=== Section Start ===

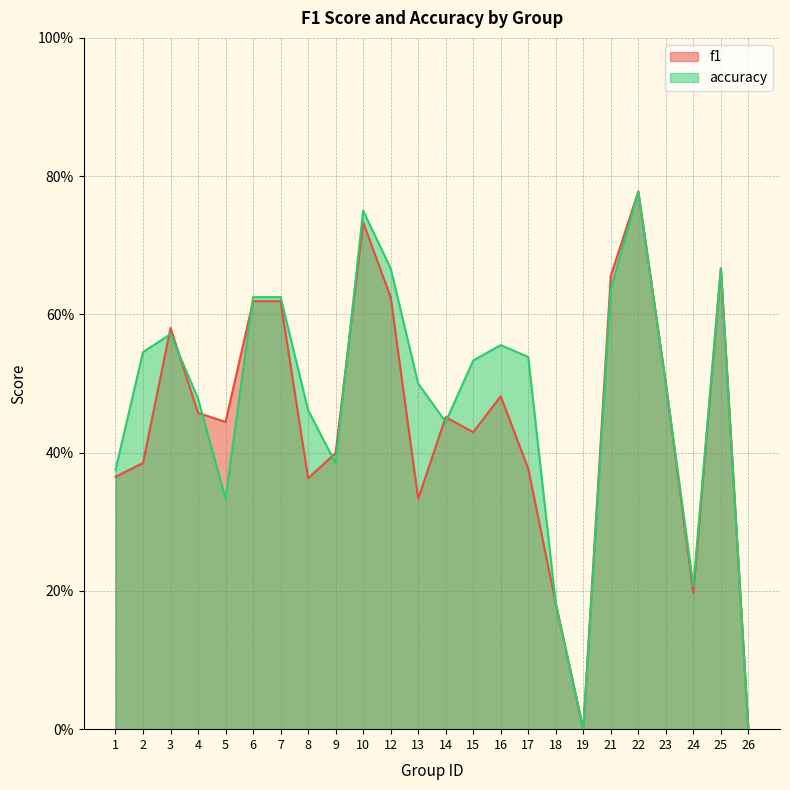

Which has a higher value, 6 or 7?

6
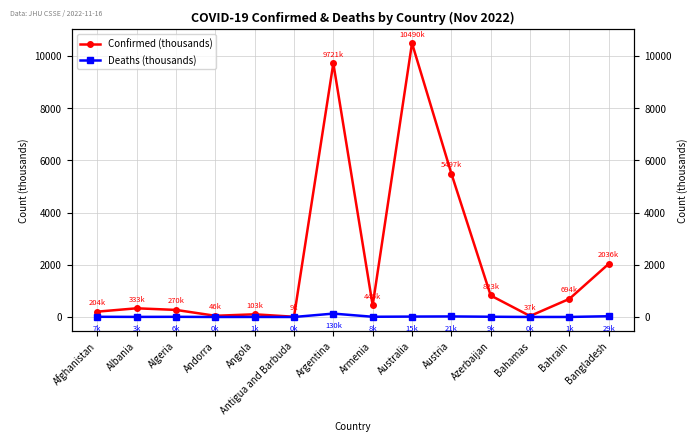

How many interior local valleys does the Confirmed (thousands) series have?

4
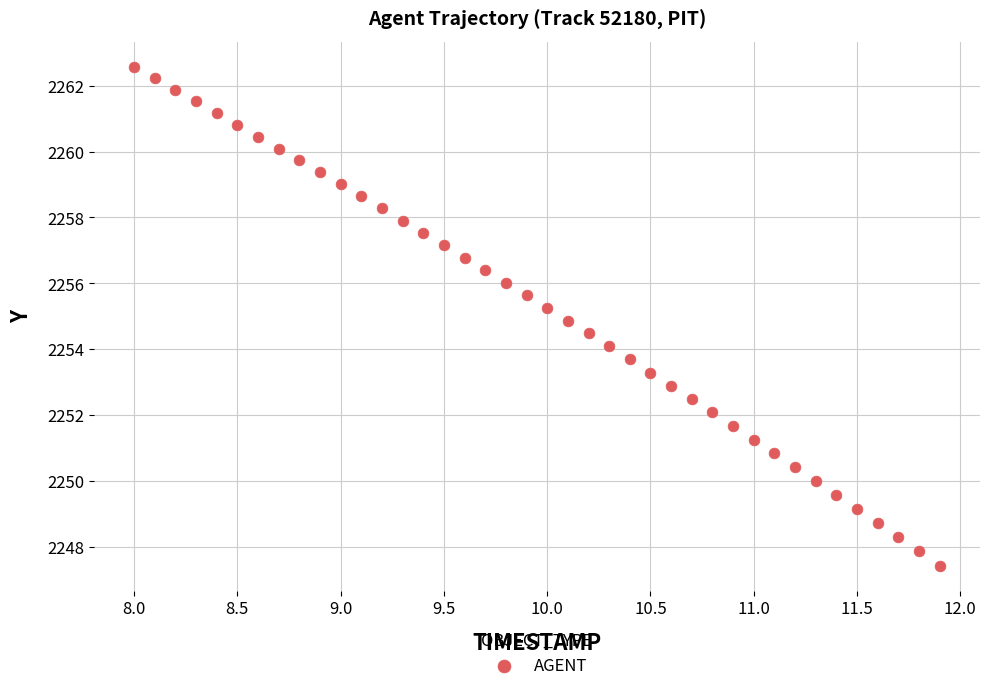

What is the range of X values (max minus min)?

3.9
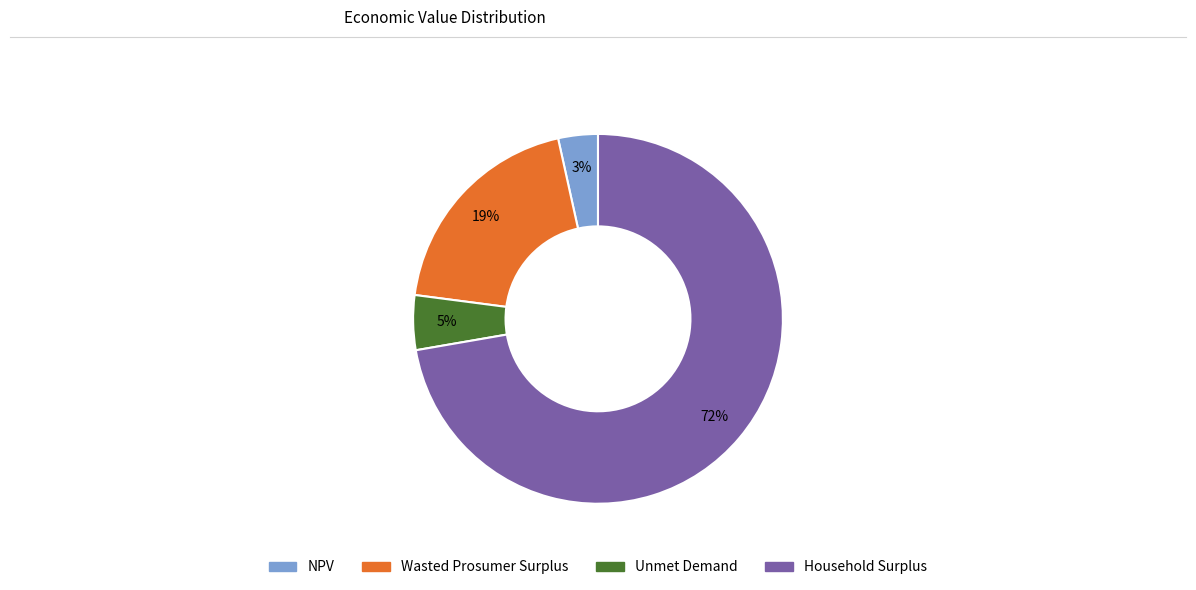

Count the number of slices in the pie.

4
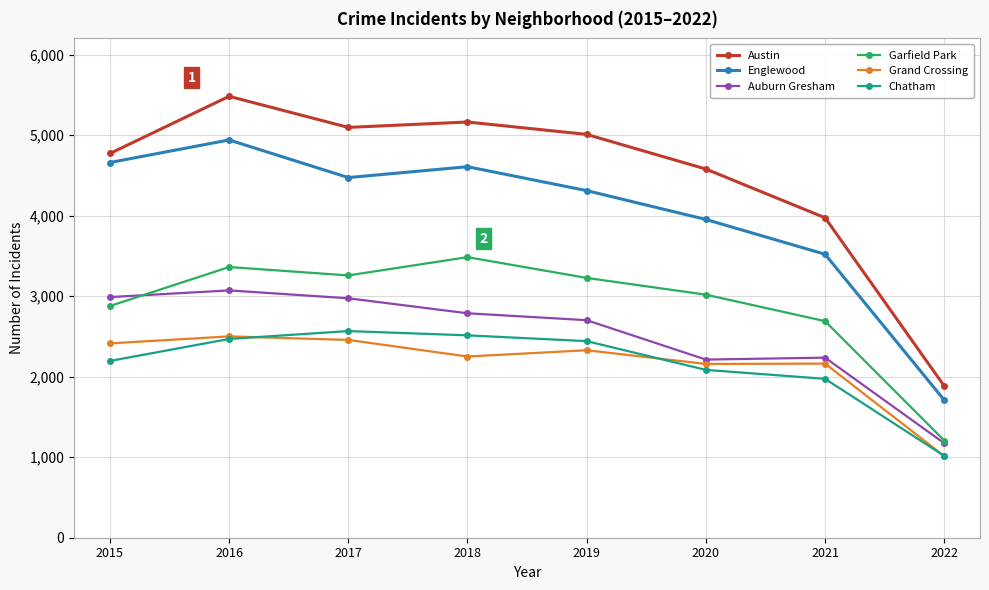

True or false: Austin and Englewood cross at least once.

False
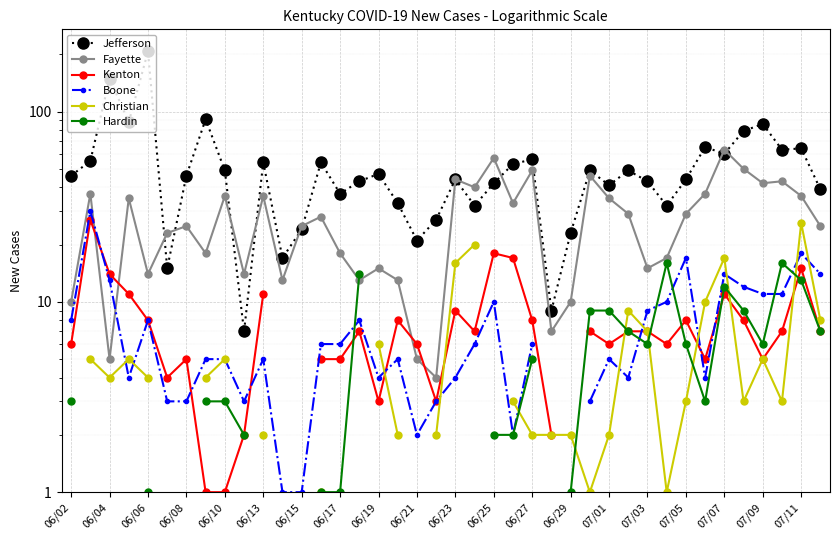

True or false: Hardin and Jefferson intersect in this chart.

False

=== Section End ===

*To do:* Return all the text in the entries above word for word, leaving out the pictures.

*Task response:*
Which has a higher value, 6 or 7?

6

How many interior local valleys does the Confirmed (thousands) series have?

4

What is the range of X values (max minus min)?

3.9

Count the number of slices in the pie.

4

True or false: Austin and Englewood cross at least once.

False

True or false: Hardin and Jefferson intersect in this chart.

False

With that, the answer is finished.